▸ **What is needed**:
Tally the lines of the listing below that contain the string "précision", treating uppercase and lowercase letters as different. Reply with the number alone.

————

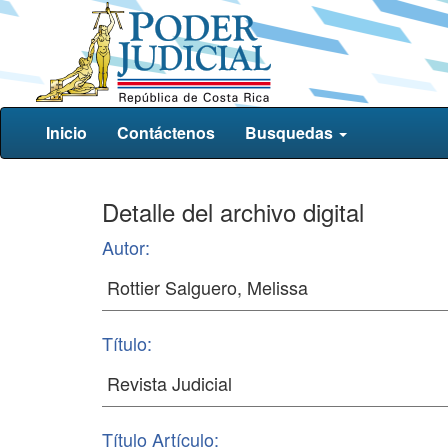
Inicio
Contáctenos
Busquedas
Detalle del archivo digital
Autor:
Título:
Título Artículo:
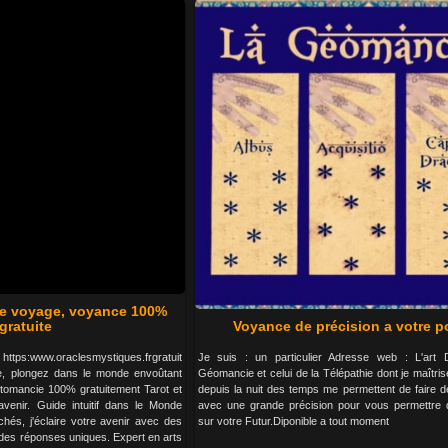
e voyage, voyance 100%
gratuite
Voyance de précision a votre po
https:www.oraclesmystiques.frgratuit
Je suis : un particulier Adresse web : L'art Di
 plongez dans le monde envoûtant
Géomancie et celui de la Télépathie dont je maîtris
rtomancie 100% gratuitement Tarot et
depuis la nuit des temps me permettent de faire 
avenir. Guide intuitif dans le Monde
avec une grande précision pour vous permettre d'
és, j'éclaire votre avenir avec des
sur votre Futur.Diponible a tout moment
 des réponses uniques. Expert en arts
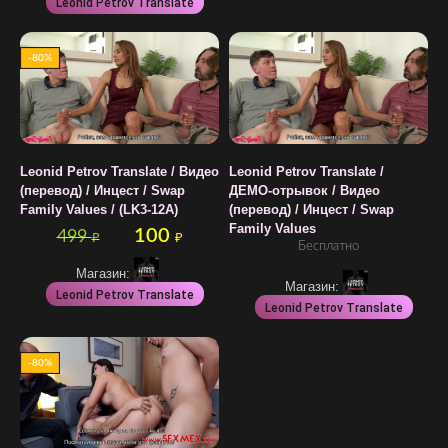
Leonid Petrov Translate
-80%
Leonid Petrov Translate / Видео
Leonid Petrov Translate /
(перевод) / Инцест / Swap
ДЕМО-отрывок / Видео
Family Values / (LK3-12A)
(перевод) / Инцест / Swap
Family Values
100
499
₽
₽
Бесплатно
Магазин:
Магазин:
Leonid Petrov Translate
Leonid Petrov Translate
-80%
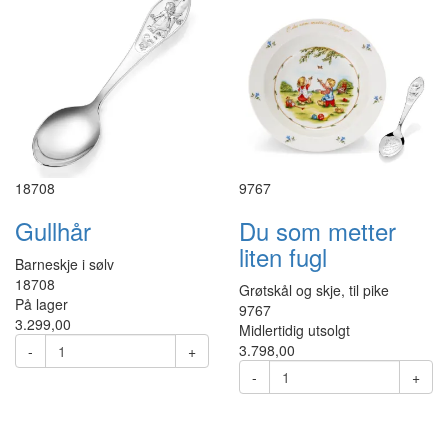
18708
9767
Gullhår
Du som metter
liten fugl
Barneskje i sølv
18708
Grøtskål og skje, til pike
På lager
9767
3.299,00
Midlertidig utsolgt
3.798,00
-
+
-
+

————

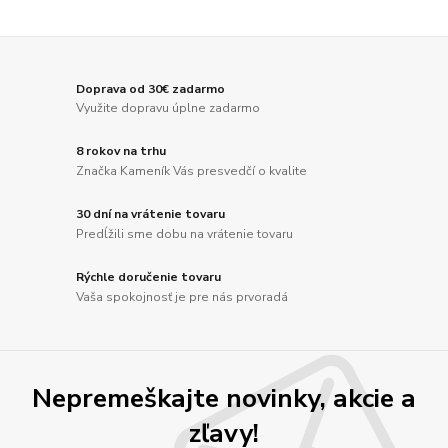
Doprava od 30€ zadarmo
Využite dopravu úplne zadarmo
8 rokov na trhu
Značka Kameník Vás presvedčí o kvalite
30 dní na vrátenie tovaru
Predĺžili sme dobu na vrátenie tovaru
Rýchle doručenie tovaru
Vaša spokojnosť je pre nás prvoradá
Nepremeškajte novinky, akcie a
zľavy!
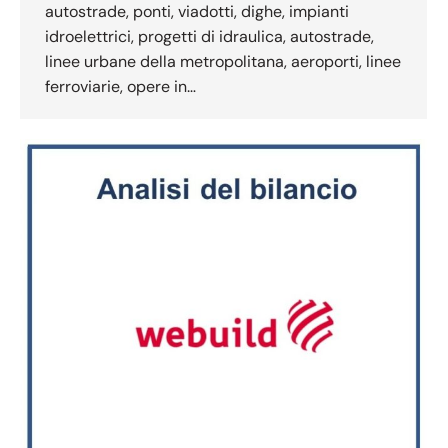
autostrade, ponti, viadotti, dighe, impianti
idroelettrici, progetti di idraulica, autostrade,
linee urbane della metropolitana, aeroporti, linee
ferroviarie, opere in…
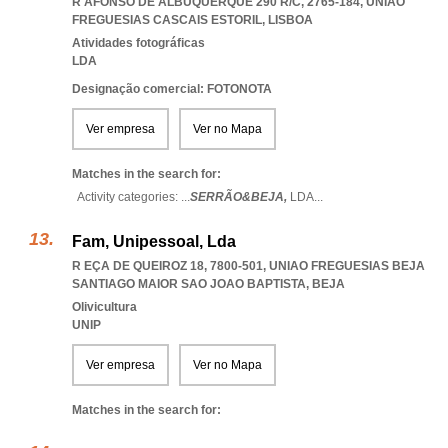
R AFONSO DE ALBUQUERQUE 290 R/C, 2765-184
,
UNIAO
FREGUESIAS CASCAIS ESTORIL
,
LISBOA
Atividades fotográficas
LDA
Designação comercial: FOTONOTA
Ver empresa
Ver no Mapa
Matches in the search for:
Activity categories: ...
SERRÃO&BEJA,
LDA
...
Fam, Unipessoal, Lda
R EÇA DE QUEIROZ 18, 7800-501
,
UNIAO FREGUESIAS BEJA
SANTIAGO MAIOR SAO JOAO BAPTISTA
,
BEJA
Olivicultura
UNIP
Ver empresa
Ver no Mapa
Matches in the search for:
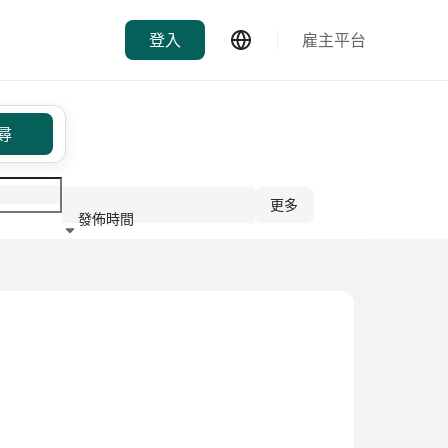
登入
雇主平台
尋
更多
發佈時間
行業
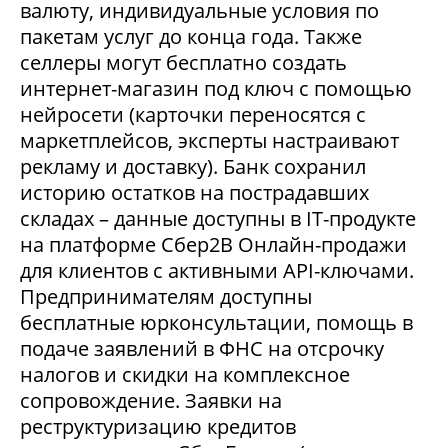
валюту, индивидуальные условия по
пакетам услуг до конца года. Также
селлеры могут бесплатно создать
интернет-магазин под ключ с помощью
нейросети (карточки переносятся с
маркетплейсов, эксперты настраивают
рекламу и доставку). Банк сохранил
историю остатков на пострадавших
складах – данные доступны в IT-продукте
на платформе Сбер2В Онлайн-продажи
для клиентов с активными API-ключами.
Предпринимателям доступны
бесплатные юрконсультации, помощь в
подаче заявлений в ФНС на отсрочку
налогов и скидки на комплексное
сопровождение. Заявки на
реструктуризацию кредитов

————

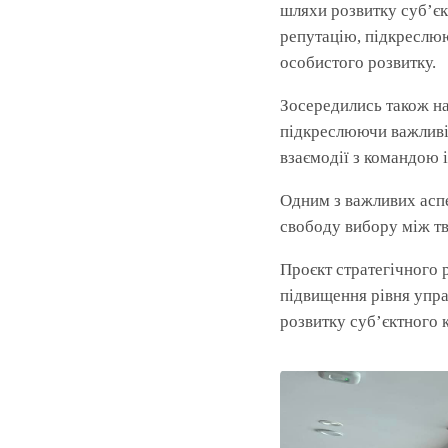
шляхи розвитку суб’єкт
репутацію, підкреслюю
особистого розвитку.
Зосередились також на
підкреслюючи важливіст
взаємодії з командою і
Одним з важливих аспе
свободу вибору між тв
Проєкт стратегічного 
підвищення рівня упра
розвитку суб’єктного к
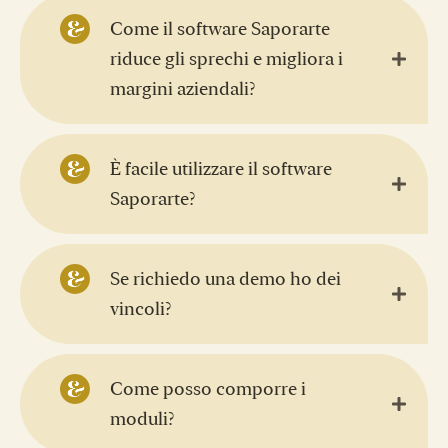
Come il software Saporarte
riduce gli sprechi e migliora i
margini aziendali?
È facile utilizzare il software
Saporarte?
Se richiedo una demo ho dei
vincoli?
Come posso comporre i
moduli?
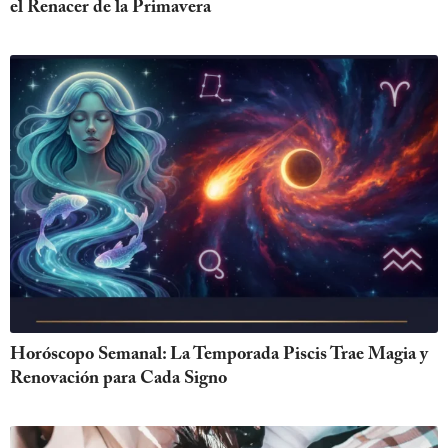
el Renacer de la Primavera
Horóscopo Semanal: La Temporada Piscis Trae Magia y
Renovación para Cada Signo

————

▸ **Task answer**:
2